**Supplied passage**:
——
Editor’s note: This story was originally published in June, 2020.
Tacos are everywhere in the United States.
And everywhere they go, argues José R. Ralat in “American Tacos: A History and Guide” (University of Texas), they take on the flavors around them.
In Mexico, tacos are regional. What goes between a folded tortilla changes in every corner of the country.
Ralat, the taco editor of Texas Monthly magazine, sees the same regional variation happening in the U.S., where tacos are filled with barbecue, kimchi and even pastrami.
And in the South, we have Sur-Mex.
Ralat spoke to The American South about this delicious development in our region.
The American South: How do you define a taco?
José R. Ralat: Two ways. There’s the physical definition. A tortilla, the most important component. Its filling, which does not have to be meat. And a salsa. But I also define a taco as representative and reflective of its time and place. It’s regional. Its appearance, its taste, its essence depends on what the people want to eat, who those people are and what ingredients are available in the marketplace.
AS: Why have tacos been so enthusiastically embraced across the U.S.?
JRR: Mexican food as a whole makes everything better. Whatever you throw at it, it improves.
AS: When was Sur-Mex created?
——
**Exercise requirements**: From the interview about American tacos above, quote word for word the passage that begins with the words "The American South: How" and ends with "in the marketplace.".

**Collected material**:
——
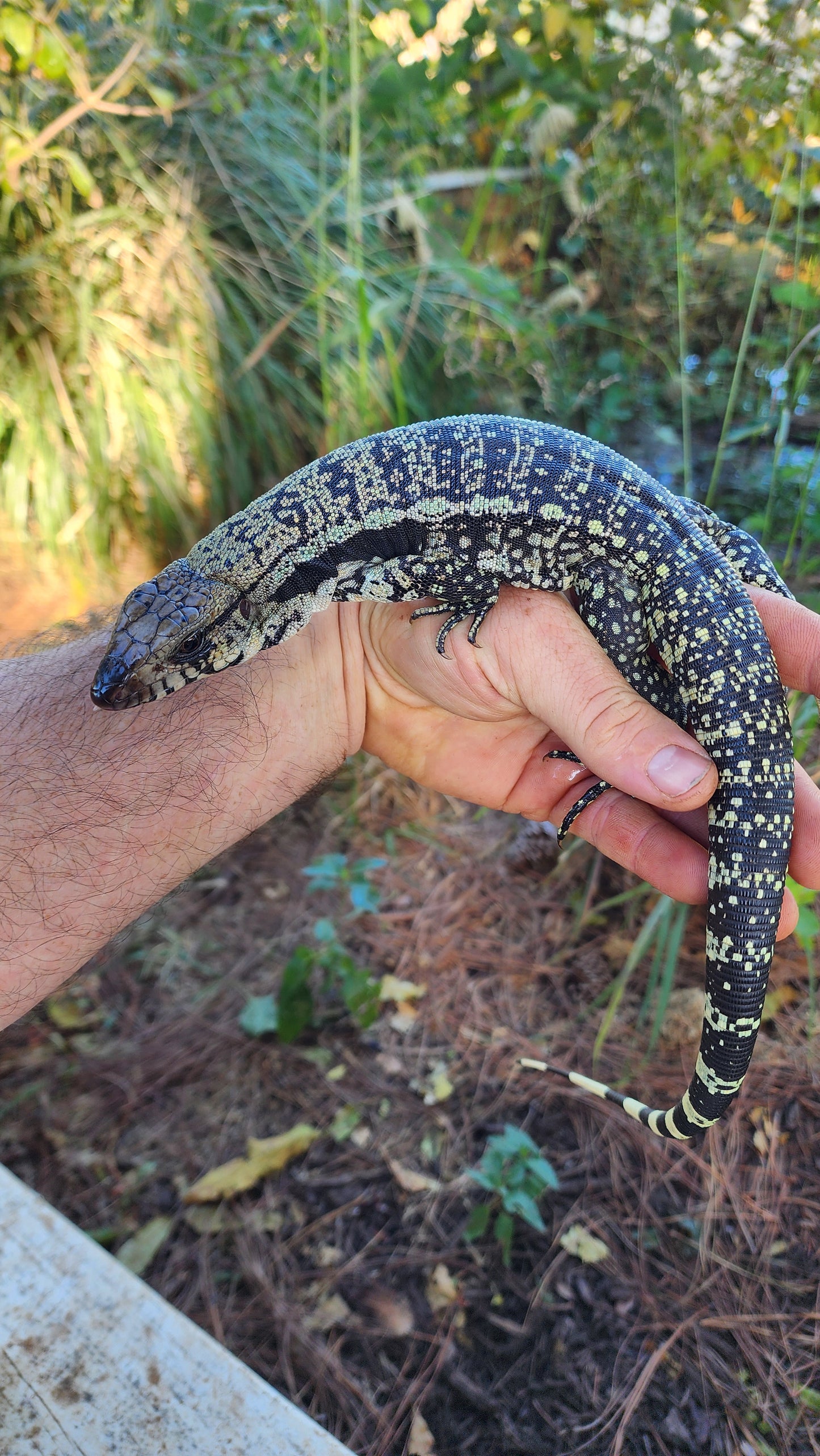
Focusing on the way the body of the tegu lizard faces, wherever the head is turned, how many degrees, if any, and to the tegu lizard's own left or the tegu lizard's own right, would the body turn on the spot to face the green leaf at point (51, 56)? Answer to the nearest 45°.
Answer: approximately 45° to the tegu lizard's own right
——
**Result**:
The American South: How do you define a taco?
José R. Ralat: Two ways. There’s the physical definition. A tortilla, the most important component. Its filling, which does not have to be meat. And a salsa. But I also define a taco as representative and reflective of its time and place. It’s regional. Its appearance, its taste, its essence depends on what the people want to eat, who those people are and what ingredients are available in the marketplace.